To boldly go where no man has gone before has a certain unspoken allure. Man has an innate desire for exploration – our earliest ancestors were nomads whose very existence depended on their constant exploration of the world for new resources. This wanderlust in physique and mind seems never to have left us. Even today, many tourists are staying off the well-beaten track in favour of the adventurous appeal of exotic, far-flung areas. In 2012, eco-tourism, a form of tourism that places tourists amidst undisturbed natural surroundings, accounted for 6% of global GDP – a testament to its growing popularity. However, as modern civilisation spread in influence, many of us have become encumbered by our burdens and responsibilities, becoming increasingly risk-conscious.
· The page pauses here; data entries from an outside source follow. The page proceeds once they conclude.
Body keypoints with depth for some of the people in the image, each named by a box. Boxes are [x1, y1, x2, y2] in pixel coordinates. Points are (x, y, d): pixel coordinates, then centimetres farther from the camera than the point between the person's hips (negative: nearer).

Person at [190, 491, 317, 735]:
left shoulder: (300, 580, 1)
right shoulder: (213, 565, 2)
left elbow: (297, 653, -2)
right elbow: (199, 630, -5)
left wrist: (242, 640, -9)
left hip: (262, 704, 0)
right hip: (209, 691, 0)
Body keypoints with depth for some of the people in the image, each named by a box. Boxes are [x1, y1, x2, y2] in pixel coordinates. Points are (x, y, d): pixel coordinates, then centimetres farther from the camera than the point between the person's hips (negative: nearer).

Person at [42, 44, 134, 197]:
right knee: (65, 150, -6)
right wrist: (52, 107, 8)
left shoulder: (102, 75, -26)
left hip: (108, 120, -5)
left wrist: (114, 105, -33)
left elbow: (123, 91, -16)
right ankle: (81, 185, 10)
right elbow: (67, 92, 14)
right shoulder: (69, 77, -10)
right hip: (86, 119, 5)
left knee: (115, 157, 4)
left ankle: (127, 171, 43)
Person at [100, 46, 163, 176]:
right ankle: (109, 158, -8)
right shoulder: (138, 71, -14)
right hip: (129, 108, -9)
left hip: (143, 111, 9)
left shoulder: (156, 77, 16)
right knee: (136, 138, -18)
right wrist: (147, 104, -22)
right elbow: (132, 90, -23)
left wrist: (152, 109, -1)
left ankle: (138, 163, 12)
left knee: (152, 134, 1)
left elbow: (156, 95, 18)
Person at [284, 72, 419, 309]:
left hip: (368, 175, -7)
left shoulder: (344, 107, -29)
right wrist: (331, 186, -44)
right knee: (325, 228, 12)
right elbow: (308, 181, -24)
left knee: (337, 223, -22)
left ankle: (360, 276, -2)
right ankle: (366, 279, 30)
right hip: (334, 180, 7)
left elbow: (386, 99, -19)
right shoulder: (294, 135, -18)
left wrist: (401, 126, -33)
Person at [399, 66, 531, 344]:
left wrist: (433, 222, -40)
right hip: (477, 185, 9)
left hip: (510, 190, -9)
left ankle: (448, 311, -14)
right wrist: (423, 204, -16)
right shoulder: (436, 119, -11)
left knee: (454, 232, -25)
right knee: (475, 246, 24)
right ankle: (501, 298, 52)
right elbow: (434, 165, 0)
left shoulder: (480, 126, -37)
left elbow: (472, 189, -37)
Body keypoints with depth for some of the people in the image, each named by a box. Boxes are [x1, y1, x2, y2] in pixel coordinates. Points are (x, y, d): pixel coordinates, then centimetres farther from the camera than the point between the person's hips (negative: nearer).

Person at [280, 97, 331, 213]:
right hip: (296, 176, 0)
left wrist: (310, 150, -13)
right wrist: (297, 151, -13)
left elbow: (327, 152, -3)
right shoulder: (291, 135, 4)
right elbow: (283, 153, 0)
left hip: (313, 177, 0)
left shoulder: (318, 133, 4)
As Jean-Jacques Rousseau commented of modern civilisation, “Man is born free, but he is everywhere in chains”. The modern man is fettered by financial concerns, familial responsibilities, and social obligations, relegating the desire to boldly travel where no man has gone before to an ebbing phantasm, an item on the list of to-dos in a bid for the one-in-a-million chance that one wins the lottery. The closest most of us can get to a modern day adventure is a short holiday in distant, rural places. It is precisely in such times that we need heroic adventurers, people whose boundless imagination is matched by their boundless human spirit – for their actions carry the dreams and fantasies of millions. Such adventurers do not merely visit a place physically; their journeys and expeditions are above all, a symbolic triumph over human boundaries, a conquest of man’s undefeatable spirit. Such adventurers have touched the lives of millions by boldly stepping into the realm of the impossible and unimaginable, going where no mind has gone before. As we look back on centuries of human achievement, we must never forget the power and promise of exploration, in mind, body and spirit.